#### Directions
Every record below is to be retyped exactly, with any pictures left out.
━━━ Information supplied ━━━
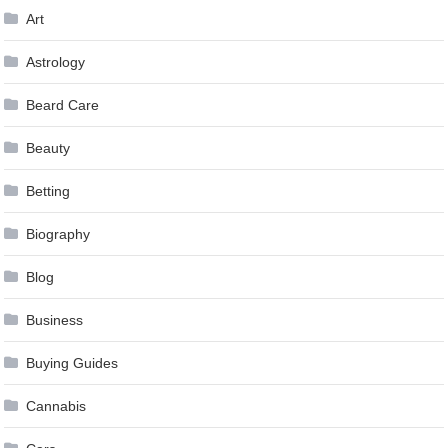
Art
Astrology
Beard Care
Beauty
Betting
Biography
Blog
Business
Buying Guides
Cannabis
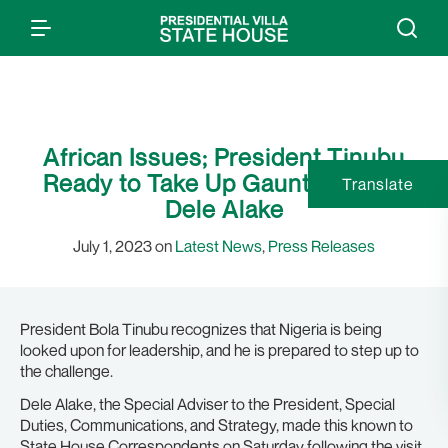
African Issues; President Tinubu
Ready to Take Up Gauntlet, Says
Translate
Dele Alake
July 1, 2023 on
Latest News
,
Press Releases
President Bola Tinubu recognizes that Nigeria is being
looked upon for leadership, and he is prepared to step up to
the challenge.
Dele Alake, the Special Adviser to the President, Special
Duties, Communications, and Strategy, made this known to
State House Correspondents on Saturday following the visit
━━━
#### The answer
Art
Astrology
Beard Care
Beauty
Betting
Biography
Blog
Business
Buying Guides
Cannabis
African Issues; President Tinubu
Ready to Take Up Gauntlet, Says
Translate
Dele Alake
July 1, 2023 on
Latest News
,
Press Releases
President Bola Tinubu recognizes that Nigeria is being
looked upon for leadership, and he is prepared to step up to
the challenge.
Dele Alake, the Special Adviser to the President, Special
Duties, Communications, and Strategy, made this known to
State House Correspondents on Saturday following the visit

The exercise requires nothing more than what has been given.